Матвеева ревниво подозревала Софью Андреевну в неискренности, в игре по отношению к Алексею Константиновичу и тут же с женской непоследовательностью отмечала, что «ее внимательный уход за Толстым... был очень трогательным». Однажды вечером все перебрались на плоскую крышу. Море успокоилось, искрилось в лунном свете. Толстой уверял, что чувствует себя хорошо, перекидывался с Алексеем Жемчужниковым шутками, забавными воспоминаниями, стихотворными экспромтами.
Вдруг он сказал:
– А что, как вы думаете, вот бы кто-нибудь нам с моря серенаду спел! Хорошо бы!
И вдруг послышался плеск весел. Поравнявшись с домом, гребцы подняли весла, послышались аккорды гитары, и красивый, сильный тенор запел по-русски:
Осень. Обсыпается весь наш бедный сад,
Листья пожелтелые по ветру летят...
Толстой встал, взволнованный. Это была его песня. А бархатный тенор все пел:
В очи тебе глядючи, молча слезы лью,
Не умею высказать, как тебя люблю.
«Я взглянула на Толстого, в его глазах блестели слезы», – вспоминала Матвеева. Лодка поплыла дальше.
На другое утро разговор коснулся происшествия предыдущего вечера. Софья Андреевна сочла это каким-то абсурдом. Толстого, видимо, покоробили ее слова, но он ничего не сказал.
Родные Толстого так и не примирились с его женитьбой на Софье Андреевне. Софья Алексеевна Львова вспоминала о покойной матери Толстого, своей сестре:
– Бедная, бедная Анна! Если б она знала!..
Дочь Софьи Алексеевны, Елизавета Матвеева, тоже предубежденно относилась к этому браку, запоминала размолвки между супругами. Ей даже показался странным девиз Софьи Андреевны: «Я ищу, но все подвергаю сомнению». Когда она это сказала, Толстой будто бы очень страдал.
Было это уже в Карлсбаде в 1874 году. На другой день во время прогулки по тенистой дорожке, после того как Толстой выпил свою воду, Матвеева спросила:
– Алеша, ты веришь в бога?
Он хотел было по обыкновению ответить шуткой, но передумал и конфузливо ответил:
– Слабо, Луиза!
– Как!
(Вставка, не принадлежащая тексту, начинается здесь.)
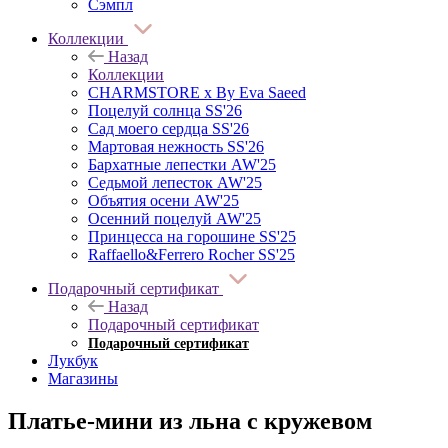
Сэмпл
Коллекции
Назад
Коллекции
CHARMSTORE х By Eva Saeed
Поцелуй солнца SS'26
Сад моего сердца SS'26
Мартовая нежность SS'26
Бархатные лепестки AW'25
Седьмой лепесток AW'25
Объятия осени AW'25
Осенний поцелуй AW'25
Принцесса на горошине SS'25
Raffaello&Ferrero Rocher SS'25
Подарочный сертификат
Назад
Подарочный сертификат
Подарочный сертификат
Лукбук
Магазины
Платье-мини из льна с кружевом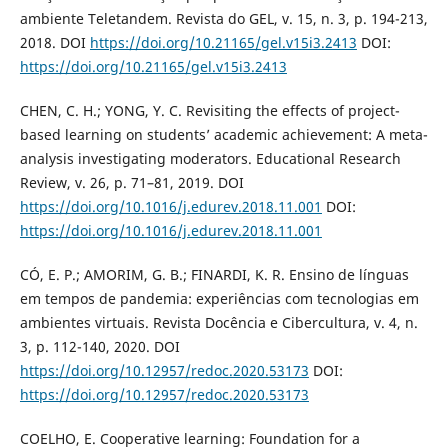
ambiente Teletandem. Revista do GEL, v. 15, n. 3, p. 194-213,
2018. DOI
https://doi.org/10.21165/gel.v15i3.2413
DOI:
https://doi.org/10.21165/gel.v15i3.2413
CHEN, C. H.; YONG, Y. C. Revisiting the effects of project-
based learning on students’ academic achievement: A meta-
analysis investigating moderators. Educational Research
Review, v. 26, p. 71–81, 2019. DOI
https://doi.org/10.1016/j.edurev.2018.11.001
DOI:
https://doi.org/10.1016/j.edurev.2018.11.001
CÓ, E. P.; AMORIM, G. B.; FINARDI, K. R. Ensino de línguas
em tempos de pandemia: experiências com tecnologias em
ambientes virtuais. Revista Docência e Cibercultura, v. 4, n.
3, p. 112-140, 2020. DOI
https://doi.org/10.12957/redoc.2020.53173
DOI:
https://doi.org/10.12957/redoc.2020.53173
COELHO, E. Cooperative learning: Foundation for a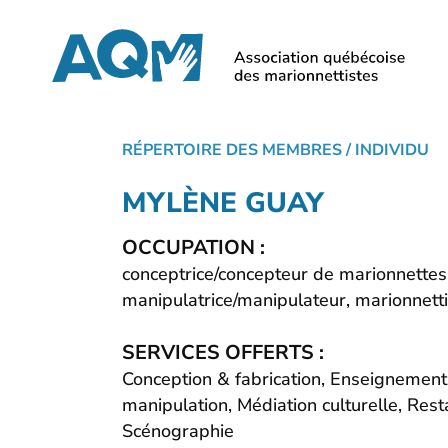
Skip
to
main
content
RÉPERTOIRE DES MEMBRES
/ INDIVIDU
MYLÈNE GUAY
OCCUPATION :
conceptrice/concepteur de marionnettes
manipulatrice/manipulateur, marionnetti
SERVICES OFFERTS :
Conception & fabrication, Enseignement, 
manipulation, Médiation culturelle, Rest
Scénographie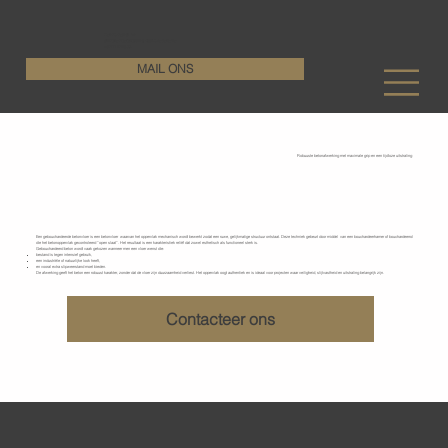
KenDa Design BV
Stijlvolle vloeroplossing, duurzame perfectie
+32 11 72 76 55
MAIL ONS
Robuuste betonafwerking met maximale grip en een tijdloze uitstraling
Gebouchardeerde betonvloeren
Een gebouchardeerde betonvloer is een betonvloer waarvan het oppervlak mechanisch wordt bewerkt zodat een ruwe, gelijkmatige structuur ontstaat. Deze techniek gebeurt door middel van een bouchardeerhamer of bouchardeerrol
die het betonoppervlak gecontroleerd “open slaat”. Het resultaat is een karakteristiek reliëf dat zowel esthetisch als functioneel sterk is.
Gebouchardeerd beton wordt vaak gekozen wanneer men een vloer wenst die:
bestand is tegen intensief gebruik,
een industriële of natuurlijke look heeft,
en vooral extra slipweerstand moet bieden.
De afwerking geeft het beton een robuust karakter, zonder dat de vloer zijn duurzaamheid verliest. Het oppervlak oogt authentiek en is ideaal voor projecten waar veiligheid, slijtvastheid en uitstraling belangrijk zijn.
Contacteer ons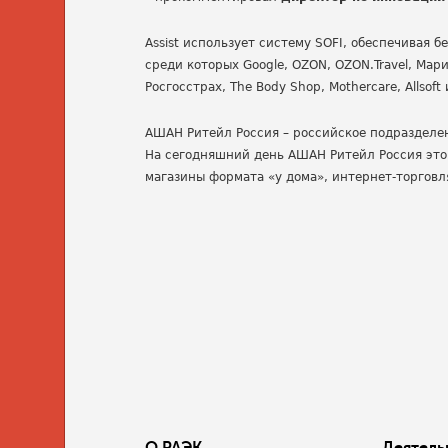
Assist использует систему SOFI, обеспечивая 
среди которых Google, OZON, OZON.Travel, Мари
Росгосстрах, The Body Shop, Mothercare, Allsoft
АШАН Ритейл Россия – российское подразделени
На сегодняшний день АШАН Ритейл Россия это
магазины формата «у дома», интернет-торговля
Ты не веруешь! – воскликнула Матвеева.
– Я знаю, что бог есть, но...
– Алеша, ты на себя клевещешь, – перебила его сестра и разразилась длинной тирадой, отчитывая Толстого за то, что он завалил свою веру «всяким хламом».
Тут же она сделала вывод, что во всем виновата Софья Андреевна, которая, однако, была «хороший критик и чутко подмечала все, что касается изящества формы, но она мертвящим дыханием сомнения и неверия глушила порывы души мужа». Она-де и «крылья ему обрезала» в разгар работы над «Посадником». И в то же время она говорит о том, как внимательно слушала Софья Андреевна, когда Толстой читал ей свои произведения. Алексей Константинович боготворил Софью Андреевну и писал ей за два года до своей смерти из Рима: «Во мне все то же чувство, как двадцать лет назад, когда мы расставались – совершенно то же». 28 сентября 1875 года, ровно за три месяца до кончины, он напишет из Карлсбада: «А для меня жизнь состоит только в том, чтобы быть с тобой и любить тебя, остальное для меня – смерть, пустота, Нирвана, но без спокойствия и отдыха».